I wonder what it is about chicken and mashed potatos that generates the itchiness that I am experiencing. But it is. It's very uncomfortable. But, I'm living with it. I wonder how many other people have this experience, but don't question it's cause. Medically, I cannot say without a doubt that it is caused by chicken and mashed potatoes and biscuits. But I can tell you, that has been a major player in my diet. And things are not all that pleasant physically.

My legs are still extremely dry. I am simply not drinking as much water, as well as eating foods that require more liquids to process. My legs are taking the beating on that. Also, the skin on my face continues to look chalky, and I am broken out. Just a constant state of broken out. It's not pretty. But I'm not changing my eating habits yet.

I am seeing just how much I use food to comfort and/or distract me from things that are going on in my life. I am stressed about a few things - I eat and it's all gone.

Here's today's revelation: I was at KFC today, eating my lunch of a thigh and a drumstick and mashed potatoes. I have been doing inner child work in the other parts of my self development. So, I ask my inner child - we're at her five-year-old level - what she wants for lunch.

We get the meal, and I get a chocolate parfait dessert and a lemon parfait dessert. One for me, one for her if you know what I mean. So, I eat the meal, and I'm in the zone - I'm eating, I'm reading a book, I'm not looking around at any other patrons - it is my and my chicken in an intimate moment.

I get done with the chicken, and open up one of the parfaits. I have a couple bites, and as I do so, I notice that I am looking around the restaurant, looking at other people. In my imagination, I refocus on my inner child.

That's when I realized the cause of my own relationship to sweets. I realized that when we ate as a family, we were heads down, fork to mouth, balls to the walls, shoving as much food into us as possible; out of fear of getting enough food at that meal, out of determination to get satiated, out of wanting to efficiently get through eating so we could move on to the next task.

It wasn't until I myself realized that I had gotten back into relationship with myself and my surroundings once the food was consumed. Dessert was a bonus, an extra time to relax and hang out, but still part of the "meal" time, so it counted as valid use of time.

I realized then that is what I craved when I craved sweets - I craved that period of time when we would be in relationship with each other, we'd playfully interact, we'd relax and take a moment. There was still fear around getting your share of the sweets, but overall, it was bonus, because the meal was already consumed. Dessert was chill time.

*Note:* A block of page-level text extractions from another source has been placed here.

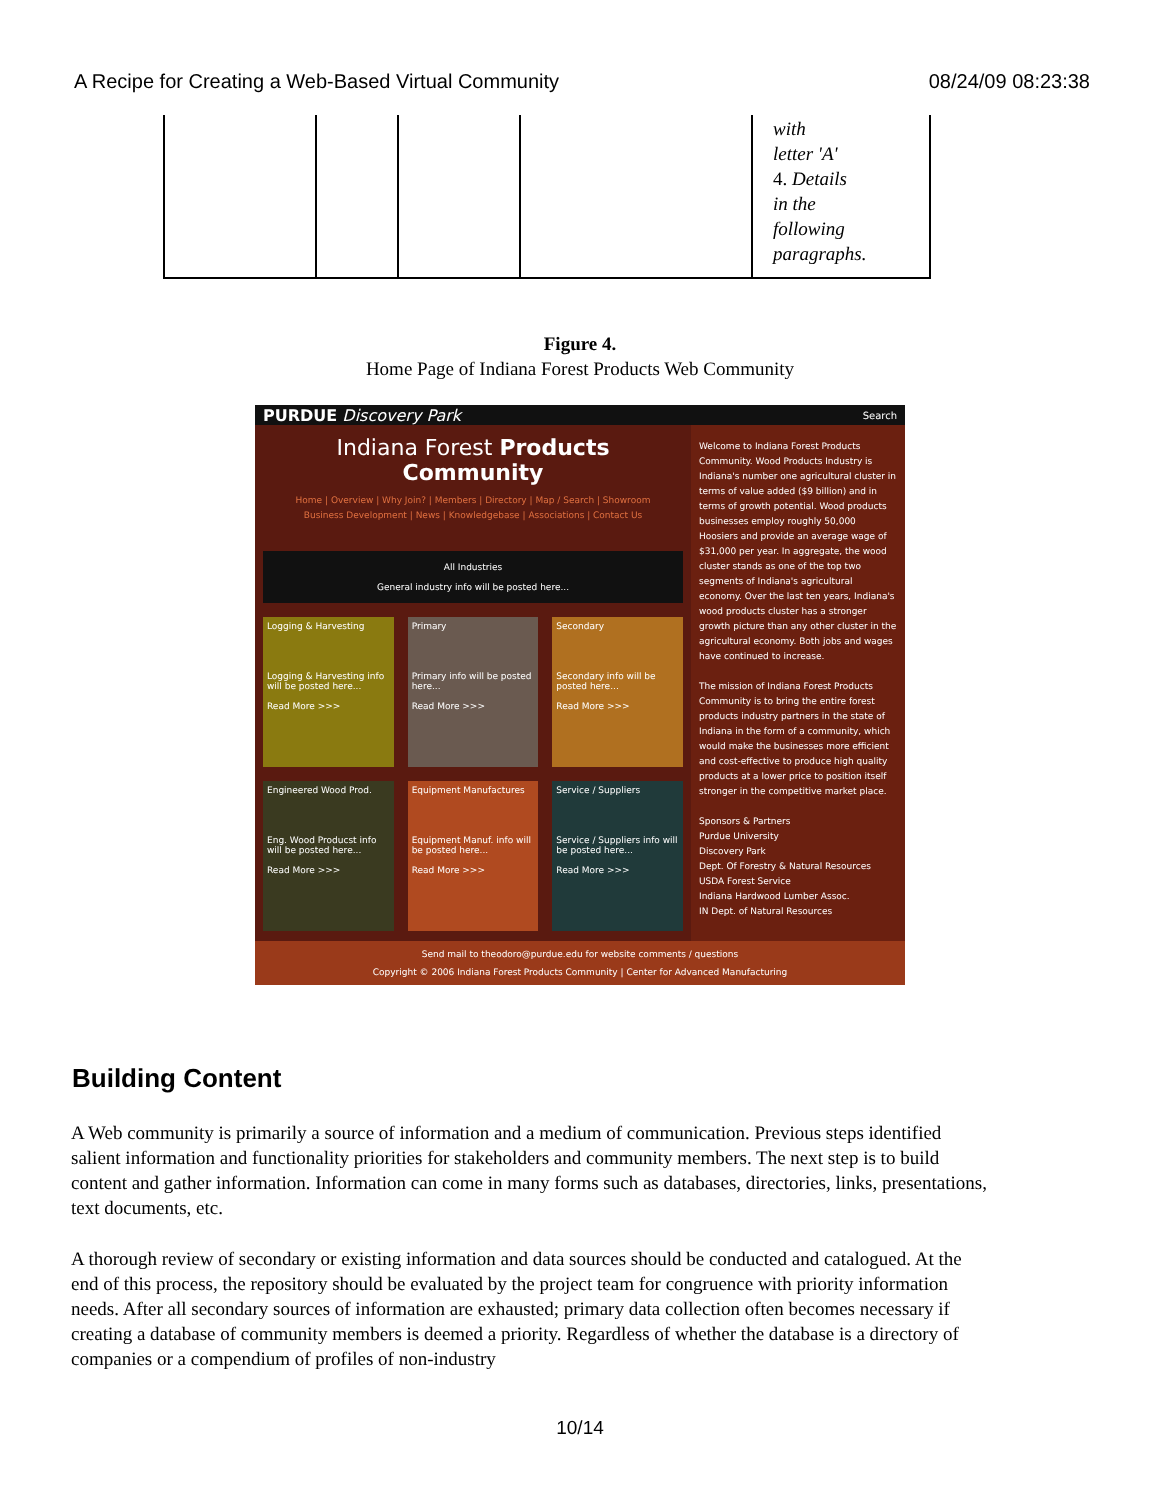A Recipe for Creating a Web-Based Virtual Community 08/24/09 08:23:38
| | | | | with letter 'A' 4. Details in the following paragraphs. |
Figure 4.
Home Page of Indiana Forest Products Web Community
PURDUE Discovery Park Search
Indiana Forest Products Community
Home | Overview | Why Join? | Members | Directory | Map / Search | Showroom
Business Development | News | Knowledgebase | Associations | Contact Us
All Industries
General industry info will be posted here...
Logging & Harvesting
Logging & Harvesting info will be posted here...
Read More >>>
Primary
Primary info will be posted here...
Read More >>>
Secondary
Secondary info will be posted here...
Read More >>>
Engineered Wood Prod.
Eng. Wood Producst info will be posted here...
Read More >>>
Equipment Manufactures
Equipment Manuf. info will be posted here...
Read More >>>
Service / Suppliers
Service / Suppliers info will be posted here...
Read More >>>
Welcome to Indiana Forest Products Community. Wood Products Industry is Indiana's number one agricultural cluster in terms of value added ($9 billion) and in terms of growth potential. Wood products businesses employ roughly 50,000 Hoosiers and provide an average wage of $31,000 per year. In aggregate, the wood cluster stands as one of the top two segments of Indiana's agricultural economy. Over the last ten years, Indiana's wood products cluster has a stronger growth picture than any other cluster in the agricultural economy. Both jobs and wages have continued to increase.
The mission of Indiana Forest Products Community is to bring the entire forest products industry partners in the state of Indiana in the form of a community, which would make the businesses more efficient and cost-effective to produce high quality products at a lower price to position itself stronger in the competitive market place.
Sponsors & Partners
Purdue University
Discovery Park
Dept. Of Forestry & Natural Resources
USDA Forest Service
Indiana Hardwood Lumber Assoc.
IN Dept. of Natural Resources
Send mail to theodoro@purdue.edu for website comments / questions
Copyright © 2006 Indiana Forest Products Community | Center for Advanced Manufacturing
Building Content
A Web community is primarily a source of information and a medium of communication. Previous steps identified salient information and functionality priorities for stakeholders and community members. The next step is to build content and gather information. Information can come in many forms such as databases, directories, links, presentations, text documents, etc.
A thorough review of secondary or existing information and data sources should be conducted and catalogued. At the end of this process, the repository should be evaluated by the project team for congruence with priority information needs. After all secondary sources of information are exhausted; primary data collection often becomes necessary if creating a database of community members is deemed a priority. Regardless of whether the database is a directory of companies or a compendium of profiles of non-industry
10/14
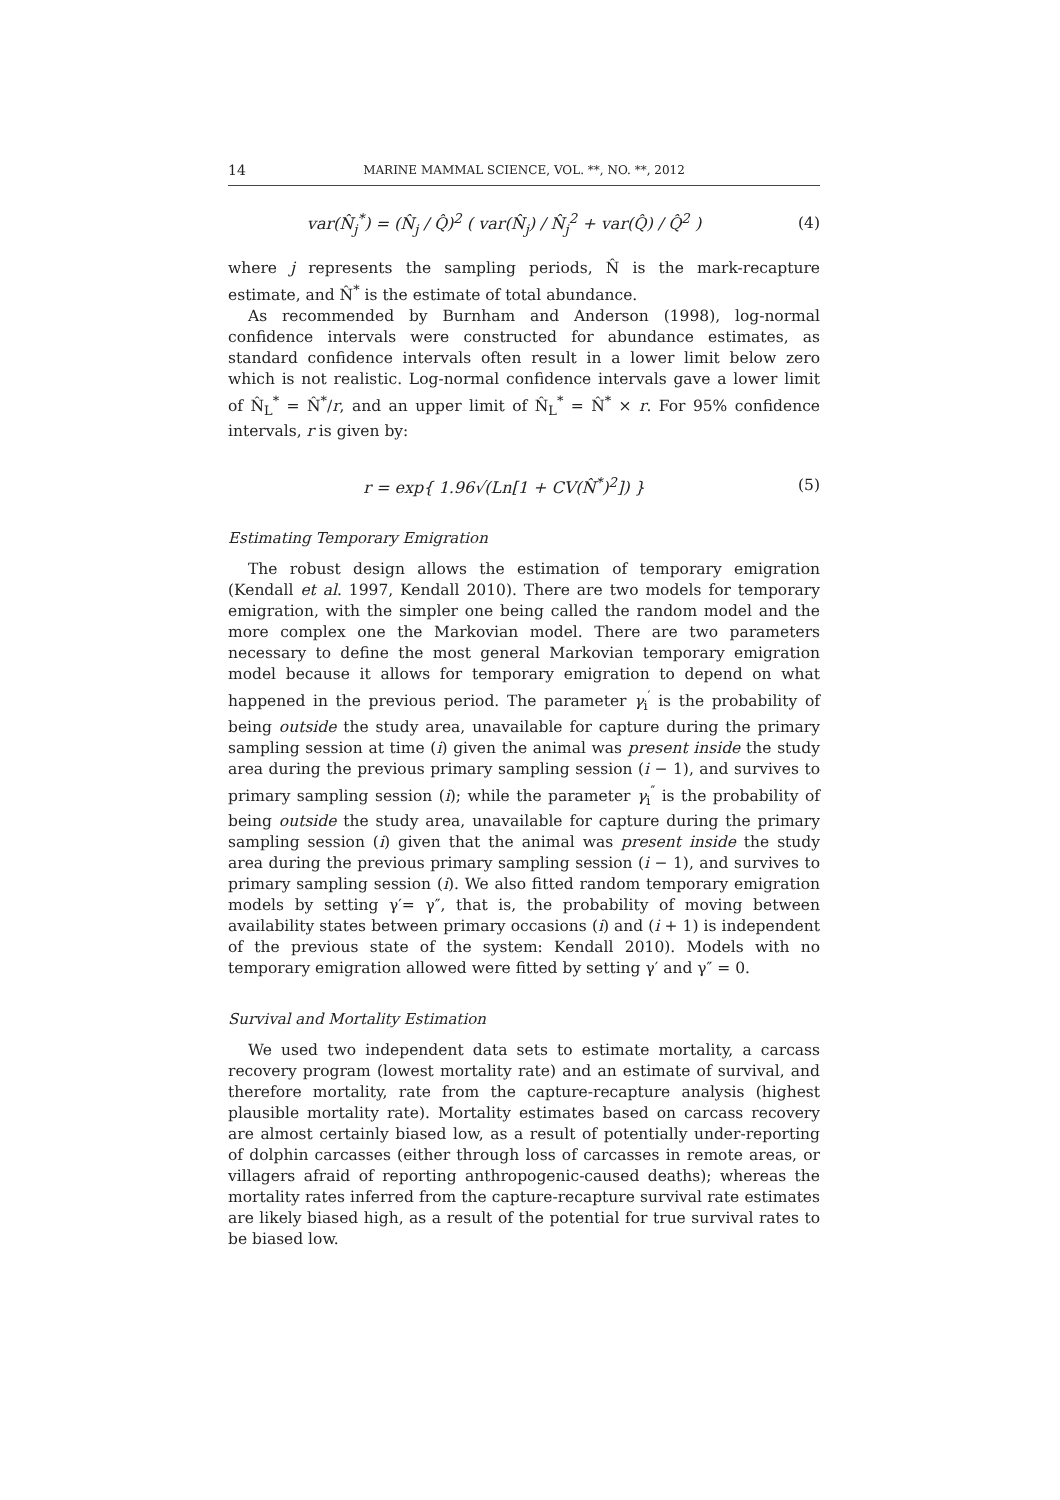14 MARINE MAMMAL SCIENCE, VOL. **, NO. **, 2012
var(N̂<sub>j</sub><sup>*</sup>) = (N̂<sub>j</sub> / Q̂)<sup>2</sup> ( var(N̂<sub>j</sub>) / N̂<sub>j</sub><sup>2</sup> + var(Q̂) / Q̂<sup>2</sup> ) (4)
where j represents the sampling periods, N̂ is the mark-recapture estimate, and N̂<sup>*</sup> is the estimate of total abundance.
As recommended by Burnham and Anderson (1998), log-normal confidence intervals were constructed for abundance estimates, as standard confidence intervals often result in a lower limit below zero which is not realistic. Log-normal confidence intervals gave a lower limit of N̂<sub>L</sub><sup>*</sup> = N̂<sup>*</sup>/r, and an upper limit of N̂<sub>L</sub><sup>*</sup> = N̂<sup>*</sup> × r. For 95% confidence intervals, r is given by:
r = exp{ 1.96√(Ln[1 + CV(N̂<sup>*</sup>)<sup>2</sup>]) } (5)
Estimating Temporary Emigration
The robust design allows the estimation of temporary emigration (Kendall et al. 1997, Kendall 2010). There are two models for temporary emigration, with the simpler one being called the random model and the more complex one the Markovian model. There are two parameters necessary to define the most general Markovian temporary emigration model because it allows for temporary emigration to depend on what happened in the previous period. The parameter γ<sub>i</sub><sup>′</sup> is the probability of being outside the study area, unavailable for capture during the primary sampling session at time (i) given the animal was present inside the study area during the previous primary sampling session (i − 1), and survives to primary sampling session (i); while the parameter γ<sub>i</sub><sup>″</sup> is the probability of being outside the study area, unavailable for capture during the primary sampling session (i) given that the animal was present inside the study area during the previous primary sampling session (i − 1), and survives to primary sampling session (i). We also fitted random temporary emigration models by setting γ′= γ″, that is, the probability of moving between availability states between primary occasions (i) and (i + 1) is independent of the previous state of the system: Kendall 2010). Models with no temporary emigration allowed were fitted by setting γ′ and γ″ = 0.
Survival and Mortality Estimation
We used two independent data sets to estimate mortality, a carcass recovery program (lowest mortality rate) and an estimate of survival, and therefore mortality, rate from the capture-recapture analysis (highest plausible mortality rate). Mortality estimates based on carcass recovery are almost certainly biased low, as a result of potentially under-reporting of dolphin carcasses (either through loss of carcasses in remote areas, or villagers afraid of reporting anthropogenic-caused deaths); whereas the mortality rates inferred from the capture-recapture survival rate estimates are likely biased high, as a result of the potential for true survival rates to be biased low.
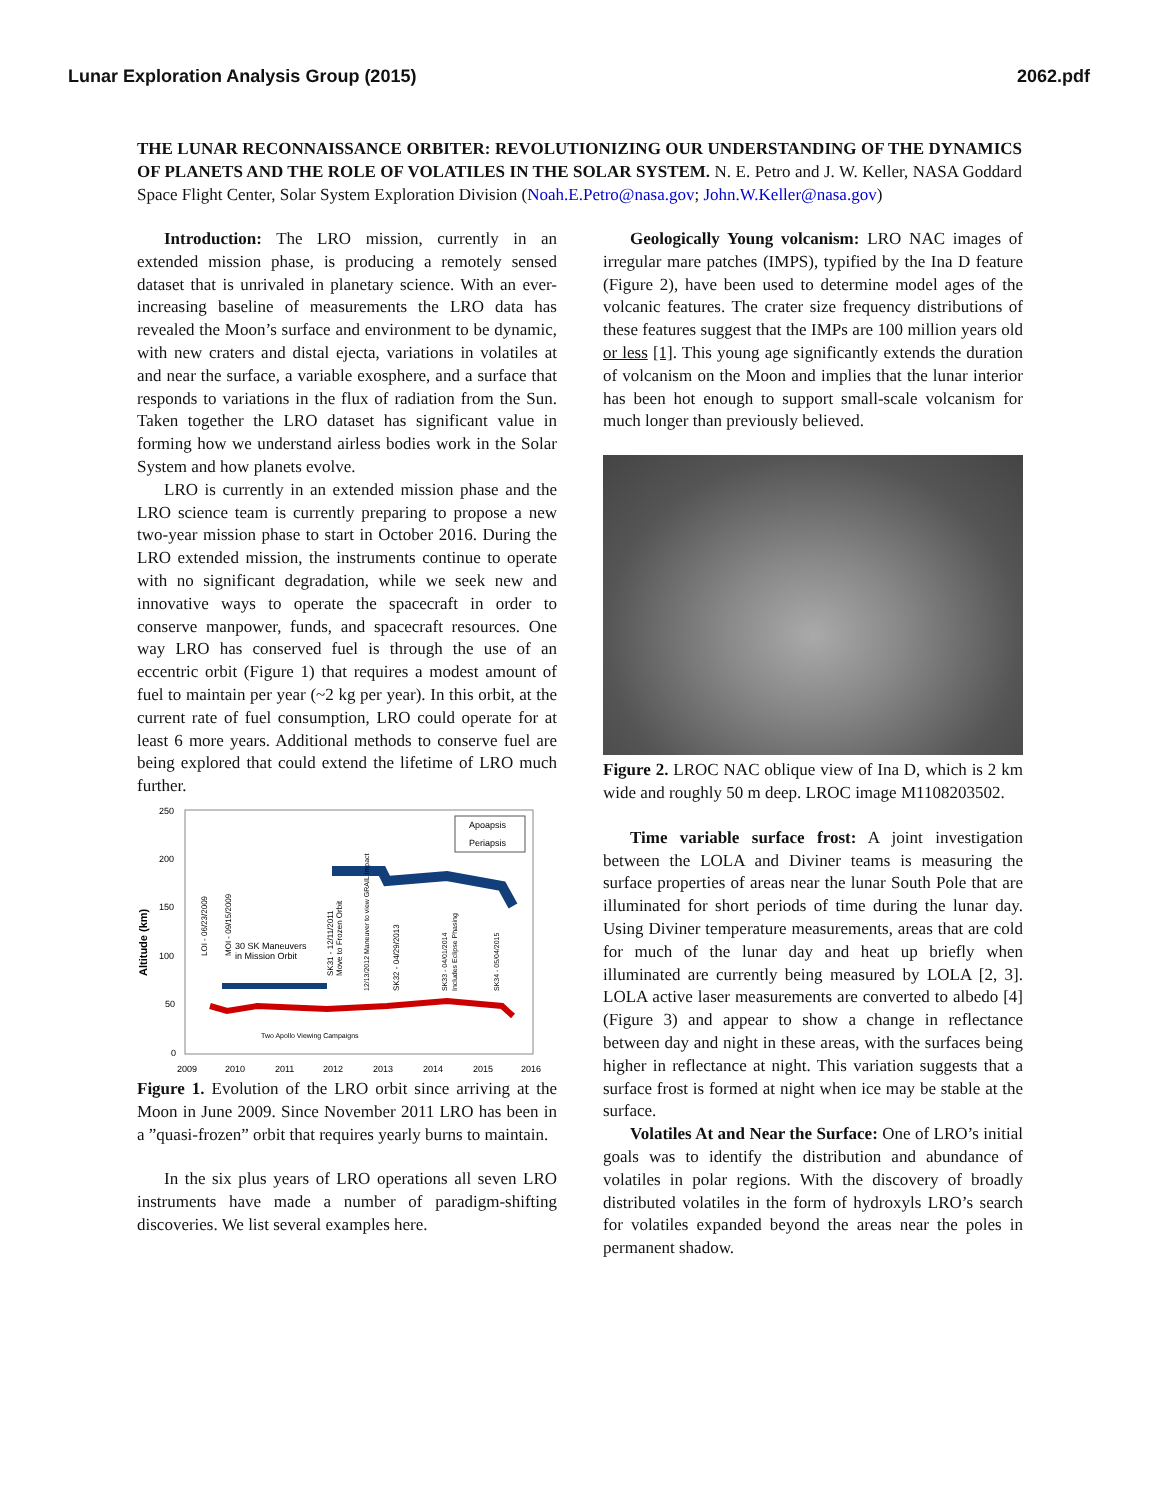Lunar Exploration Analysis Group (2015) 2062.pdf
THE LUNAR RECONNAISSANCE ORBITER: REVOLUTIONIZING OUR UNDERSTANDING OF THE DYNAMICS OF PLANETS AND THE ROLE OF VOLATILES IN THE SOLAR SYSTEM. N. E. Petro and J. W. Keller, NASA Goddard Space Flight Center, Solar System Exploration Division (Noah.E.Petro@nasa.gov; John.W.Keller@nasa.gov)
Introduction: The LRO mission, currently in an extended mission phase, is producing a remotely sensed dataset that is unrivaled in planetary science. With an ever-increasing baseline of measurements the LRO data has revealed the Moon’s surface and environment to be dynamic, with new craters and distal ejecta, variations in volatiles at and near the surface, a variable exosphere, and a surface that responds to variations in the flux of radiation from the Sun. Taken together the LRO dataset has significant value in forming how we understand airless bodies work in the Solar System and how planets evolve.
LRO is currently in an extended mission phase and the LRO science team is currently preparing to propose a new two-year mission phase to start in October 2016. During the LRO extended mission, the instruments continue to operate with no significant degradation, while we seek new and innovative ways to operate the spacecraft in order to conserve manpower, funds, and spacecraft resources. One way LRO has conserved fuel is through the use of an eccentric orbit (Figure 1) that requires a modest amount of fuel to maintain per year (~2 kg per year). In this orbit, at the current rate of fuel consumption, LRO could operate for at least 6 more years. Additional methods to conserve fuel are being explored that could extend the lifetime of LRO much further.
250
200
150
100
50
0
Altitude (km)
Apoapsis
Periapsis
30 SK Maneuvers
in Mission Orbit
Two Apollo Viewing Campaigns
2009
2010
2011
2012
2013
2014
2015
2016
LOI - 06/23/2009
MOI - 09/15/2009
SK31 - 12/11/2011
Move to Frozen Orbit
12/13/2012 Maneuver to view GRAIL Impact
SK32 - 04/29/2013
SK33 - 04/01/2014
Includes Eclipse Phasing
SK34 - 05/04/2015
Figure 1. Evolution of the LRO orbit since arriving at the Moon in June 2009. Since November 2011 LRO has been in a ”quasi-frozen” orbit that requires yearly burns to maintain.
In the six plus years of LRO operations all seven LRO instruments have made a number of paradigm-shifting discoveries. We list several examples here.
Geologically Young volcanism: LRO NAC images of irregular mare patches (IMPS), typified by the Ina D feature (Figure 2), have been used to determine model ages of the volcanic features. The crater size frequency distributions of these features suggest that the IMPs are 100 million years old or less [1]. This young age significantly extends the duration of volcanism on the Moon and implies that the lunar interior has been hot enough to support small-scale volcanism for much longer than previously believed.
Figure 2. LROC NAC oblique view of Ina D, which is 2 km wide and roughly 50 m deep. LROC image M1108203502.
Time variable surface frost: A joint investigation between the LOLA and Diviner teams is measuring the surface properties of areas near the lunar South Pole that are illuminated for short periods of time during the lunar day. Using Diviner temperature measurements, areas that are cold for much of the lunar day and heat up briefly when illuminated are currently being measured by LOLA [2, 3]. LOLA active laser measurements are converted to albedo [4] (Figure 3) and appear to show a change in reflectance between day and night in these areas, with the surfaces being higher in reflectance at night. This variation suggests that a surface frost is formed at night when ice may be stable at the surface.
Volatiles At and Near the Surface: One of LRO’s initial goals was to identify the distribution and abundance of volatiles in polar regions. With the discovery of broadly distributed volatiles in the form of hydroxyls LRO’s search for volatiles expanded beyond the areas near the poles in permanent shadow.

It could be stretched out as long as the dessert did.

Maybe that's why we all devoured dessert until there was no dessert left - because we all subconciously desired that playful time with each other. We rarely allowed a crumb of dessert left over for the next meal. It was grab it while you can at our house growing up.

Today it occured to me that we weren't really grabbing for desserts. We were grabbing for love, and wouldn't stop eating it until it was gone. And it did disappear - once dessert was gone, it was either get back to work, or go do your own thing and everyone scattered. There was no being in relationship if there was no food or no task to be in relationship over. Keep in mind how task-like food was to us. Tasks were big in my family growing up. You didn't count unless you were doing something.

Anyway, so in my imagination, at lunch today, when I got done scarfing down all my chicken, and I relaxed as I opened up my little dessert cups, I heard my inner child say to me, "Oh, good. We can talk now. I don't really care about eating - I just like it when I can have your attention back."

Man that rocked my world. It shook my entire understanding of how my family gets along, and cemented why I don't feel happier around them, even though I desperately want their love.

So, It was a good revelation today. Not sure how to overcome this for the holidays. But, realzing how much I crave the interaction more than the food wa a big deal.